Representatives of the Special Committee to Study the Reformed Perspective of Christian Education in the 21st Century presented to the assembly an overview of the committee’s recommendations – including encouraging the Presbyterian Mission Agency to focus on lifelong faith formation and intergenerational ministry.

“The language of Christian education is changing,” so the committee uses the term “faith formation,” said its moderator, Stephanie Fritz.

The focus on intergenerational ministry is significant because “we have so much to learn from one another,” said committee member Emily Chudy.  Faith formation is more than teaching Bible stories, she said – “it’s about sharing the gospel and changing lives,” living into baptismal promises.
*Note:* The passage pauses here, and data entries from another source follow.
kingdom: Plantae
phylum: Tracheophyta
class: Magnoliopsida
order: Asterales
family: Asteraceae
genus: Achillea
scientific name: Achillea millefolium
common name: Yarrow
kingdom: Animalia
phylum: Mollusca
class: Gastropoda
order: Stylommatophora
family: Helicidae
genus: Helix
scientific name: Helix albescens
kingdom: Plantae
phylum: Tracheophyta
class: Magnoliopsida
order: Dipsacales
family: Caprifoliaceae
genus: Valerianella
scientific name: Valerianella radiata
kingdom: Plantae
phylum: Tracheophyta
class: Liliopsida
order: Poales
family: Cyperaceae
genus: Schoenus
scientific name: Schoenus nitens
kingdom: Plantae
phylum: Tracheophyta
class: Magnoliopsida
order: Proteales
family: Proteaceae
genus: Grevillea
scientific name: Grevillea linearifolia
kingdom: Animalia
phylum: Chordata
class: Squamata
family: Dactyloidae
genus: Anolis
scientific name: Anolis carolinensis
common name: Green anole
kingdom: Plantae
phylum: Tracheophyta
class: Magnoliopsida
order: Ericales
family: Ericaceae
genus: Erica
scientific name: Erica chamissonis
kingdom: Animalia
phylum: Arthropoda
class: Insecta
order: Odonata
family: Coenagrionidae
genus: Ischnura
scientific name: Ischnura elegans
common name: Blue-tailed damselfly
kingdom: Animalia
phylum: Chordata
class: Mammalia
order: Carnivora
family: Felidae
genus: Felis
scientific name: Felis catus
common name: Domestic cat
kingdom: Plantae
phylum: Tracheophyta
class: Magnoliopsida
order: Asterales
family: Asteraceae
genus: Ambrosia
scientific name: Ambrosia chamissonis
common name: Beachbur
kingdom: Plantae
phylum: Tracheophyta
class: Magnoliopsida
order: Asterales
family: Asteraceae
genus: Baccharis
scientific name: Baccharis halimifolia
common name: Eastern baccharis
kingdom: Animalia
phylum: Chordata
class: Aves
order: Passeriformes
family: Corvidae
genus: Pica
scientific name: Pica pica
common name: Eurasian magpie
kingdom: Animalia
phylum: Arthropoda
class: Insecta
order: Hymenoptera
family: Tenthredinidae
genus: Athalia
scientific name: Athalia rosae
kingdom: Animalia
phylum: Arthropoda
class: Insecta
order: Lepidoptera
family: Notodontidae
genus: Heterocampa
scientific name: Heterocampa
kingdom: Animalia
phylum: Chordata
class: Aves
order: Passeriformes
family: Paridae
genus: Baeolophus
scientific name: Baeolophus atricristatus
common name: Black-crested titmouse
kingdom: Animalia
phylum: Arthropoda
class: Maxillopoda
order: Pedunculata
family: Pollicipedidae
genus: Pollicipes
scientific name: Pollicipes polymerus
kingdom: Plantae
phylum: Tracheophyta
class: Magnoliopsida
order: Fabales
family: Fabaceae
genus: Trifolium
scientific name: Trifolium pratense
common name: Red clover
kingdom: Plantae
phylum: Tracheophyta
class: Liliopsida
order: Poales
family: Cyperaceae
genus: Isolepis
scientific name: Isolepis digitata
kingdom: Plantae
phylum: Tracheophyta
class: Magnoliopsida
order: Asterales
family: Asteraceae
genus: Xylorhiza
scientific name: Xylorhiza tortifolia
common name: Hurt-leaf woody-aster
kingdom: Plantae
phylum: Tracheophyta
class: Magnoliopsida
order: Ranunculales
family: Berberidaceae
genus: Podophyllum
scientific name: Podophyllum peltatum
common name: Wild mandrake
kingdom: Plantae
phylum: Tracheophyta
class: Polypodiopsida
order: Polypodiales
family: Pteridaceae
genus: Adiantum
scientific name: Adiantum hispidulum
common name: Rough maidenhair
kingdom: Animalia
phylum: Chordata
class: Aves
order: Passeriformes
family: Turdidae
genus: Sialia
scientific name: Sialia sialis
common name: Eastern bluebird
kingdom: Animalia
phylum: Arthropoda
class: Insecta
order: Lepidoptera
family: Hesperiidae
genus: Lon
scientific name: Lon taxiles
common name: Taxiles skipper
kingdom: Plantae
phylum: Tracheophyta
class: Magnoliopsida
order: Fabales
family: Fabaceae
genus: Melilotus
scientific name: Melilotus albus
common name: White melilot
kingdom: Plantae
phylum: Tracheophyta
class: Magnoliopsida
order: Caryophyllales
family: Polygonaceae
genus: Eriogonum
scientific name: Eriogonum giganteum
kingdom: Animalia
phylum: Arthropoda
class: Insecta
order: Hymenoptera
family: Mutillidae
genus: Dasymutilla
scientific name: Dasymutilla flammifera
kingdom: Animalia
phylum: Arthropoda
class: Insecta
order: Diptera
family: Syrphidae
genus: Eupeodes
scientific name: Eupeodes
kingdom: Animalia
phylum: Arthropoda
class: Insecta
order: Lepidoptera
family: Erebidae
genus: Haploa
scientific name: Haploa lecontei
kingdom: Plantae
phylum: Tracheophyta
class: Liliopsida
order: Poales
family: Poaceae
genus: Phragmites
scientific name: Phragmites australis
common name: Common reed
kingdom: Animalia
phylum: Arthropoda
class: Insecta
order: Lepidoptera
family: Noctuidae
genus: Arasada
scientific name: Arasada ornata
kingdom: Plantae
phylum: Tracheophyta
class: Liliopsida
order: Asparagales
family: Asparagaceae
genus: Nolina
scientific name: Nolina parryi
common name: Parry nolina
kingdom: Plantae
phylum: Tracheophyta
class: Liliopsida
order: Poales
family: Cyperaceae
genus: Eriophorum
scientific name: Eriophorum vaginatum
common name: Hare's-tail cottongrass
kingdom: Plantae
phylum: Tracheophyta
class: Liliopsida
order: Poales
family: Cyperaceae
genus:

Committee member Matt Rhodes described work the committee still feels it needs to do – focusing on faith formation in small churches and congregations of color. The committee is asking this assembly to extend its term for an additional two years, to 2020, and to add three members who are people of color or who serve in congregations of color.

The committee also wants to study further the Christian educator certification process in the PC(USA). Rhodes referred to some “third rail” issues “that are not to be touched” – but which he laid out anyway.

One, some Christian educators exist in uncertain terrain outside ordained ministry but approaching it. In some places educators “form much of the heart and soul of the congregation,” functioning in many ways like associate pastors, but not performing sacraments, he said.  The committee wants to explore “appropriate doors for their ministries,” while also acknowledging the limitations.

Also, Christian educators tend to work primarily in medium-sized to large congregations — most of them predominantly white, with big enough budgets to hire an educator. But the majority of Presbyterian congregations have fewer than 100 members, Rhodes said. And relatively few congregations of color have Christian educators.  Rhodes said with more time, he committee wants to explore the implications of that for the future of the PC(USA).

Christian education in the 21st century: Stephanie Fritz, Matt Rhodes, Emily Chudy

Stated clerk report

At the start of the plenary, J. Herbert Nelson, the PC(USA)’s stated clerk, offered his thoughts on challenges facing the denomination – saying the PC(USA) must move from an institutional culture to a movement culture, training church leaders for 21stcentury involvement.

While the Way Forward Commission is addressing structural questions in the national church, many congregations face similar questions about their future – about finances and what’s next, Nelson said.

Some have buildings that are barely maintained, he said. “People are bemoaning what the church used to look like 30 years ago. … We still worship stained glass windows because they belong to Grandma and Granddaddy,” who gave the money to install them. And that “keeps us from merging with the churches down the street, and their membership is in peril as well.”

Nelson described the shifts needed to live out a faith that recognizes contextual realities – the confluences of class, race, culture and historic privilege, calling the Presbyterians to have a “sanctified imagination.”

He told, for example, of a Hispanic pastor from North Carolina who told him recently that for her, pastoral care isn’t primarily visiting patients in the hospital. It’s sitting all day at a detention center, holding the papers of undocumented people or sometimes those who have legal status but still have been detained. She told him: “Pastoral care for me is being at that detention center with those papers, so that I can release the captives.”

During this plenary, the assembly also formally commissioned some young adult volunteers and mission-coworkers who will serve the PC(USA) around the world.